Two of the artists constructed images of nature, while the third approached nature from a meticulous, “intellectualized” vision, Storey said. Judith Linhares’ flower paintings are saturated with color, lightness and liveliness that represents an “external idea of realism,” while simultaneously evoking an inner, poetic realism, he said.

Greg Kwiatek constructed abstract, iconic images in earth tones inspired by his photographs of seaweed and debris on an isolated island off the coast of Maine; Storey said this work represents a darker, transformative aspect of nature. Englishman Trevor Winkfield painted meticulous, mechanical still-life collages of intense color that Storey called “an intellectual enterprise, a reconstruction of nature.”

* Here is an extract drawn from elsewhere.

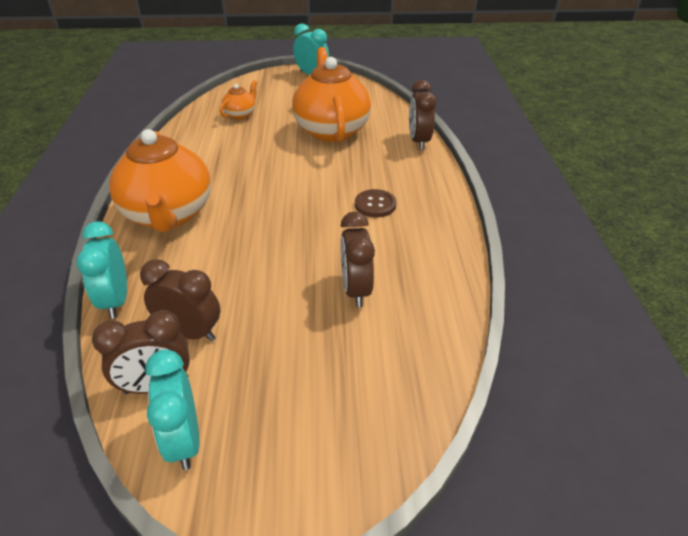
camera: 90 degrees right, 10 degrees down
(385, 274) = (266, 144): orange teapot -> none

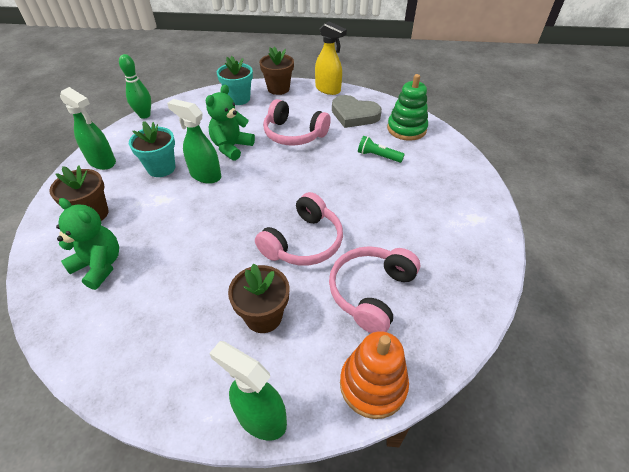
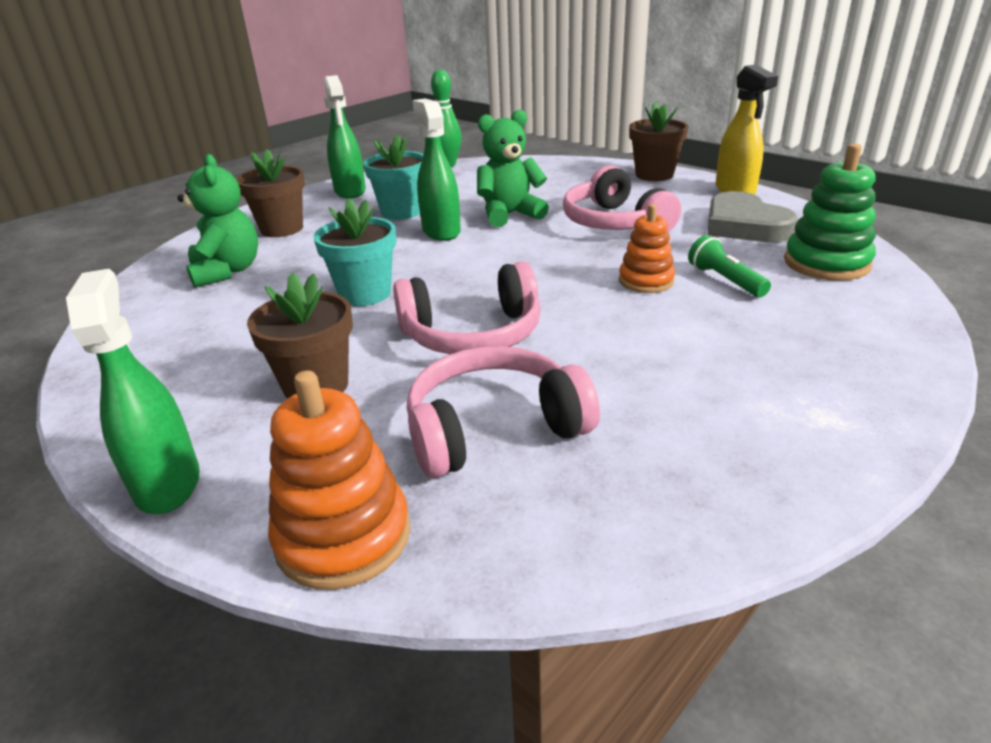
camera: 40 degrees right, 15 degrees down
(238, 99) = (583, 173): turquoise flower pot -> turquoise flower pot (365, 294)
(346, 170) = (646, 281): none -> orange stacking toy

“As a whole,” Storey said, “the show speaks to what Darwin referred to as the ‘tangled bank,’ the interconnectedness of the natural world.”

Storey began planning the show in 2005, looking for representations that would “transcend the anecdotal” in art. “I thought of these artists because each is in the full summer of their craft,” he said, “and each [has]that interior vision that is the heart of all serious work.”

The Center Gallery features approximately 12 shows per year, curated by both students and faculty in the Department of Theatre and Visual Arts.